An editorial in the Toronto Sun gets it pretty much right. Kevin O’Leary the Sun headline writer says, being too cute by half, might be the “Tory Trump card.” Leaving aside the comparison to the odious Mr Tump, Kevin O’Leary, being as the Sun describes him, “a self-promoting, media-savvy, multi-millionaire investor who knows how to shake things up,” can be, indeed, “a flashpoint for people who are fed up with business as usual in politics.”
The Sun, correctly, says that Mr O’Leary has an uphill battle … even if he is serious about seeking the leadership. But his very musings about doing so have been highly beneficial to the CPC.

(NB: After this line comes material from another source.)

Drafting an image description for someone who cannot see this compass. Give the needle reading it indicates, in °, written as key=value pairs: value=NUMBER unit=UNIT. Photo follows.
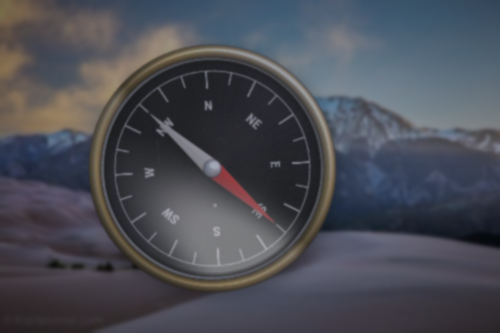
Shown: value=135 unit=°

There are things in my personal perceptions about Mr O’Leary that I think we Conservatives should discuss:
- How to get to a smaller, less intrusive and less costly government while still doing (and paying for) the essentials and those things that Canadians, rightly or wrongly, demand from government;
- How to governs for all Canadians, not just those in well organized, well funded special interest groups; and
- How to make Canada a much more attractive place to start and expand a business.
Plus, I suspect that Kevin O’Leary may say some things that, like it or not, many (some would argue too many) Canadians think but are too polite to say. I have said before that I think we Canadians are pretty “normally” spread across the political spectrum, just about like this:
But, if I’m right, I also think that we are, mostly or, at least, in a plurality, slightly to the left of the big (40%) centre on social issues but slightly to the right on fiscal ones. Put most simply: we want to help the poor and less fortunate, but we don’t want to pay for it. I spect that Kevin O’Leary might speak to that somewhat niggardly aspect of our political profile.
In any event, as I also said, earlier, “the more the merrier” is better in the opening (pre) stages of a national political leadership campaign and Kevin O’Leary has already generated interest in the CPC leadership just by speculating ~ seriously or not ~ about contesting for it. He’s already done us a service in practical, political terms.